The little boy’s resilience, if only for this day, astounded me. He read the street signs as we drove through the country, into the city, and back to my house again. I wondered if he, at seven years old, had learned to read so well to keep his mind from some of the less comprehensible things in his life. He stayed with me just for the day. I was looking after him because his foster family (where he had been for such a short time that he was not yet enrolled in school) had to attend an out-of-town funeral. Another family had kept him on the weekend, and he was with yet a different caregiver until the first family returned from out of town. He came to me on this day, though, while his third caregiver was at work. He wanted me to play checkers with him, and he asked if he could have peanut butter pie, a Whopper, and chicken fries from Burger King. He also wanted me to take him to the park. We spent eight hours together that day, and he was pleasant company. I marveled at his stoic presence in the midst of such chaos, such transition, and such uncertainty.

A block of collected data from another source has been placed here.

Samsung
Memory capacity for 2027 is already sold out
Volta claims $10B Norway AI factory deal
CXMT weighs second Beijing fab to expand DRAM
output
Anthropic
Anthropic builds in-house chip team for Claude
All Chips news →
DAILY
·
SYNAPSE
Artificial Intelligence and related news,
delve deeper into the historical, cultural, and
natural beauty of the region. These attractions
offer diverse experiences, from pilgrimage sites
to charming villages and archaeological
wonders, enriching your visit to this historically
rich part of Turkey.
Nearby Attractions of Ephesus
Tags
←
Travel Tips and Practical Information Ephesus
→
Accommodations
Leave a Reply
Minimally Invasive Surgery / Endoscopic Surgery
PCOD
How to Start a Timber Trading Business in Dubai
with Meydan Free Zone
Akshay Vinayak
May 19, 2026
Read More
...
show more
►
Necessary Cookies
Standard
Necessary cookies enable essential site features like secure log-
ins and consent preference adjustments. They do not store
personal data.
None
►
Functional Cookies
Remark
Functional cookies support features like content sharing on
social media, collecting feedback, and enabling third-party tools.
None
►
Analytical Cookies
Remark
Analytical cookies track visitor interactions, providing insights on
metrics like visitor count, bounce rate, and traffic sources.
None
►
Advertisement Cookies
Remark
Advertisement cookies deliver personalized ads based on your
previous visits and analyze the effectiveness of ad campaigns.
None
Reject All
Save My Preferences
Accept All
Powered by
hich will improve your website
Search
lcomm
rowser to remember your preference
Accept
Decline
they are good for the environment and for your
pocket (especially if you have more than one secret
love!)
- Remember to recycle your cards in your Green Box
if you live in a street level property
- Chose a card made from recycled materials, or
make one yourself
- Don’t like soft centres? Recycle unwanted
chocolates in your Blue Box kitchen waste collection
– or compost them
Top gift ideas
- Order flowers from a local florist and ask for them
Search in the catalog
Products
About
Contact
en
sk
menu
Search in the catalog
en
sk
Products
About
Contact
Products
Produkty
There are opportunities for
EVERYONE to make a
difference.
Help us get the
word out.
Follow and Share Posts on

“Here. I know how to do that.”
I gave him a handful of chicken feed. He tossed it with a strong, confident motion which led me to believe that he had grown up an apprentice to a chicken keeper.

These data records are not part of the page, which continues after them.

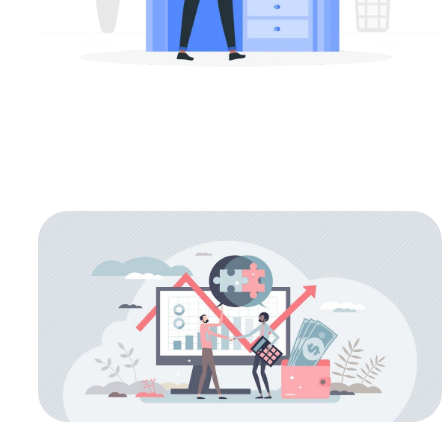
M&A
Types of M&A Exit Strategies for
Technology Companies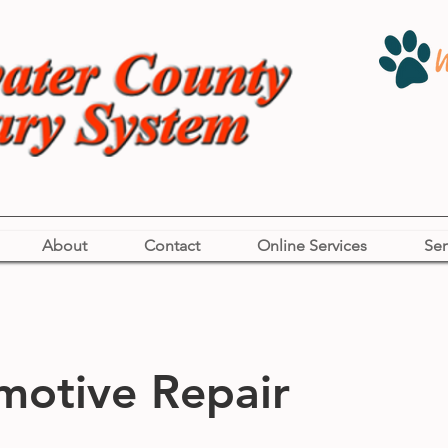
About
Contact
Online Services
Ser
motive Repair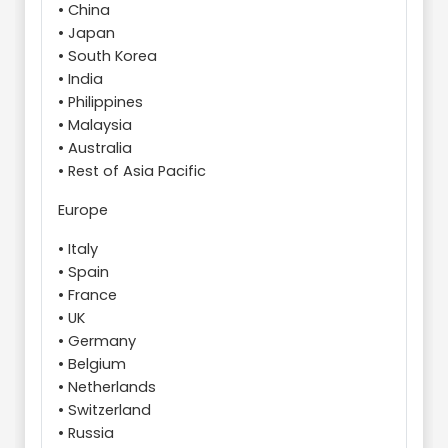
• China
• Japan
• South Korea
• India
• Philippines
• Malaysia
• Australia
• Rest of Asia Pacific
Europe
• Italy
• Spain
• France
• UK
• Germany
• Belgium
• Netherlands
• Switzerland
• Russia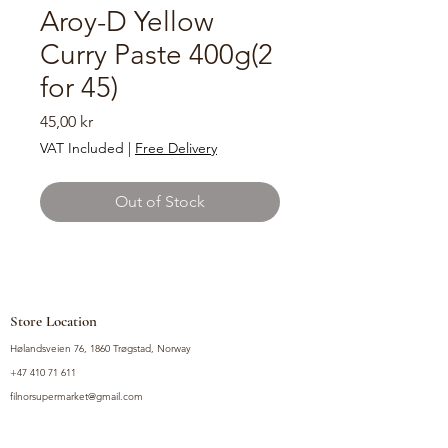
Aroy-D Yellow
Curry Paste 400g(2
for 45)
Price
45,00 kr
VAT Included
|
Free Delivery
Out of Stock
Store Location
Hølandsveien 76, 1860 Trøgstad, Norway
+47 410 71 611
filnorsupermarket@gmail.com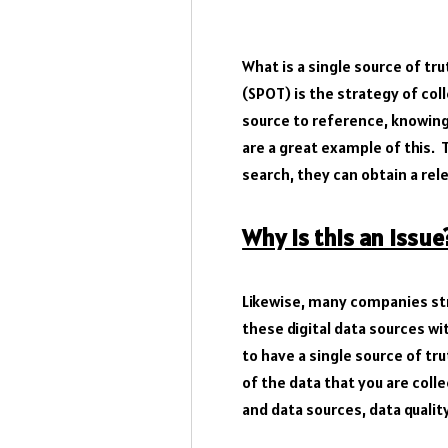
What is a single source of tru
(SPOT) is the strategy of col
source to reference, knowing
are a great example of this. 
search, they can obtain a rel
Why is this an issue
Likewise, many companies st
these digital data sources wi
to have a single source of tr
of the data that you are col
and data sources, data qualit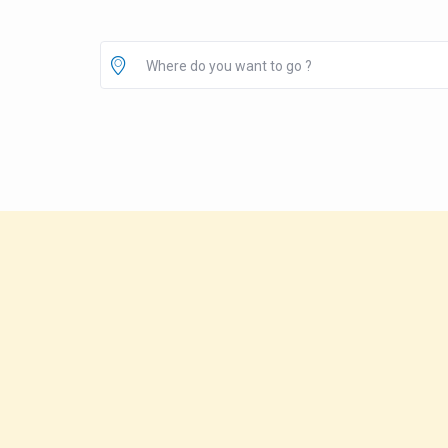
Where do you want to go ?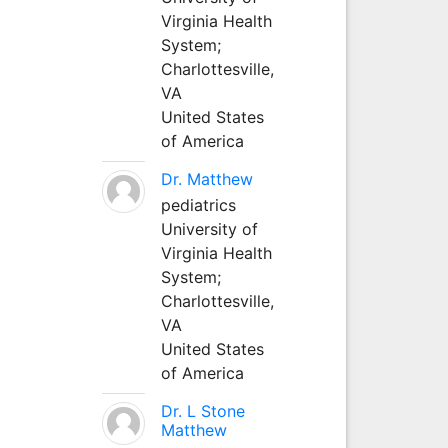
Virginia Health
System;
Charlottesville,
VA
United States
of America
Dr. Matthew
pediatrics
University of
Virginia Health
System;
Charlottesville,
VA
United States
of America
Dr. L Stone
Matthew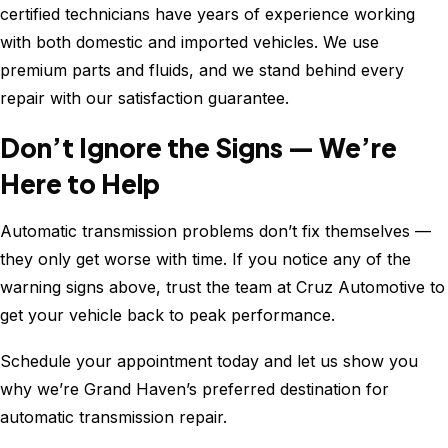
certified technicians have years of experience working
with both domestic and imported vehicles. We use
premium parts and fluids, and we stand behind every
repair with our satisfaction guarantee.
Don’t Ignore the Signs — We’re
Here to Help
Automatic transmission problems don’t fix themselves —
they only get worse with time. If you notice any of the
warning signs above, trust the team at Cruz Automotive to
get your vehicle back to peak performance.
Schedule your appointment today and let us show you
why we’re Grand Haven’s preferred destination for
automatic transmission repair.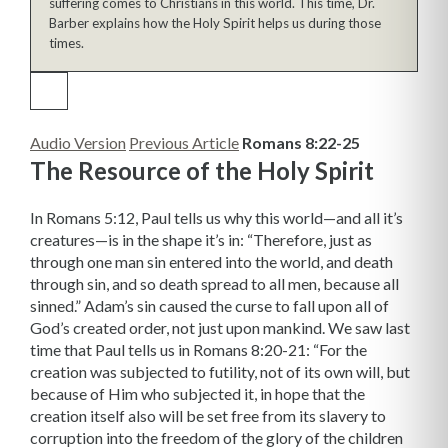
suffering comes to Christians in this world. This time, Dr.
Barber explains how the Holy Spirit helps us during those
times.
Audio Version
Previous Article
Romans 8:22-25
The Resource of the Holy Spirit
In Romans 5:12, Paul tells us why this world—and all it’s
creatures—is in the shape it’s in: “Therefore, just as
through one man sin entered into the world, and death
through sin, and so death spread to all men, because all
sinned.” Adam’s sin caused the curse to fall upon all of
God’s created order, not just upon mankind. We saw last
time that Paul tells us in Romans 8:20-21: “For the
creation was subjected to futility, not of its own will, but
because of Him who subjected it, in hope that the
creation itself also will be set free from its slavery to
corruption into the freedom of the glory of the children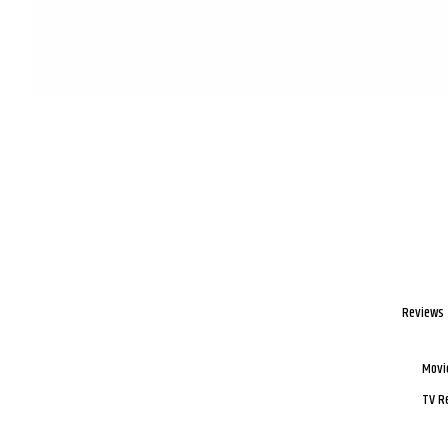
Reviews
Movi
TV R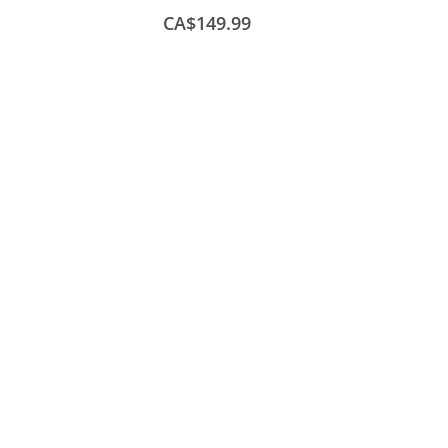
CA$149.99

“You’ve done this before?” I asked.
“No. But I watched them do it on TV. You know, farmers. Can I have a bag of popcorn, please?”
He asked if he could stay with me that night. Of course he couldn’t; we are at capacity, and I was only watching him for the day. I wonder where he is now. I wonder how he could possibly be okay. I bet he knew how to win the carnival prize, and I hope he did.
The day will come when Gabriel will have the keys to his new place. I am better off not knowing when that will be. My little visiting friend found comfort and meaning in his own curiosity during what was certainly the most turbulent time of his life. In our time together, he has reminded me to be aware of the path, to forge ahead and to trust what we know, even if it means a little detour, and always, always, be open to learn. Those fertilized eggs are going to taste just fine.